Evidence the project has led to improved safety in the delivery of emergency, urgent or trauma care. This should include a quantitative aspect – for instance, demonstrable reductions in avoidable harm, improved patient outcomes, reductions in complaints or litigation, reductions in unnecessary treatment – and can also include qualitative measures such as patient experience measures, or staff satisfaction. For emergency services, proof of improved morale, retention and recruitment will be of interest.
- Judges are looking for initiatives that have embedded and perhaps spread beyond their original setting to other involve departments or organisations, or evidence the work is potentially replicable and scalable.
- How are the project team using their achievements to inform others in the organisation or within the local health economy?
- Provide clear evidence the redesign has improved value in emergency, urgent or trauma care.
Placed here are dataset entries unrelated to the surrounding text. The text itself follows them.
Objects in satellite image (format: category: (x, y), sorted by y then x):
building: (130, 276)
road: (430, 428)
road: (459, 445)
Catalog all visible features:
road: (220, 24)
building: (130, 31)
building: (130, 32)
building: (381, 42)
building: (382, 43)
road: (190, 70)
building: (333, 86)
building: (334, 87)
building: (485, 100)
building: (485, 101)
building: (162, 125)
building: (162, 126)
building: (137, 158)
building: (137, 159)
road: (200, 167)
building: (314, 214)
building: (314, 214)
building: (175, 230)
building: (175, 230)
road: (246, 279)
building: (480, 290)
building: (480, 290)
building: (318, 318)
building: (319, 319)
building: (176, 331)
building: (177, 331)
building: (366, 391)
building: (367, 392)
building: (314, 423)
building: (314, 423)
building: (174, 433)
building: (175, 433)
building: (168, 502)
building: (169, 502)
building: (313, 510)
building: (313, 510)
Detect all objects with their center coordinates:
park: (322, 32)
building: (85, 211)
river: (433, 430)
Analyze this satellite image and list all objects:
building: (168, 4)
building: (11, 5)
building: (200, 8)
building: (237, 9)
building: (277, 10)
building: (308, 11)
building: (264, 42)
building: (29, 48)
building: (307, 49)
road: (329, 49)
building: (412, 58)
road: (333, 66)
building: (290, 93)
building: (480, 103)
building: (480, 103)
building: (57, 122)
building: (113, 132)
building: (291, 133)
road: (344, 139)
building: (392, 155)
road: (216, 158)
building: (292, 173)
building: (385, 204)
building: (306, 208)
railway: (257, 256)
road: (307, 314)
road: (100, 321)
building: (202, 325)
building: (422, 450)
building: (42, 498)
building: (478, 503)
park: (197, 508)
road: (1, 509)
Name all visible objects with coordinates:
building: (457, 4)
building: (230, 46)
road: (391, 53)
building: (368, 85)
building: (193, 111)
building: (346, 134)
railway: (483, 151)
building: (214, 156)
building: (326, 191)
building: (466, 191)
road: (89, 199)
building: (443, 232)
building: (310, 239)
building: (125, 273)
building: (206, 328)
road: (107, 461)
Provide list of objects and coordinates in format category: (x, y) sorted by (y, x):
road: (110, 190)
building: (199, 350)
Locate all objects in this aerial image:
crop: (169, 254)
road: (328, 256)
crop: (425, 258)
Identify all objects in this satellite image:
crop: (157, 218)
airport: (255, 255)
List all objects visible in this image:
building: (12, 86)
- Judges are interested in projects which are delivering an improved experience for patients and their families
- Provide evidence that enhanced processes and procedures provide staff more time to provide quality effective care. How has morale improved, what evidence can you provide to support this?
Clear evidence that all relevant parties were involved in the initiative, including patients. Demonstrably strong partnerships across and beyond the hospital, with a common understanding of the challenges faced by emergency, urgent or trauma care and an agreement on how to best overcome them.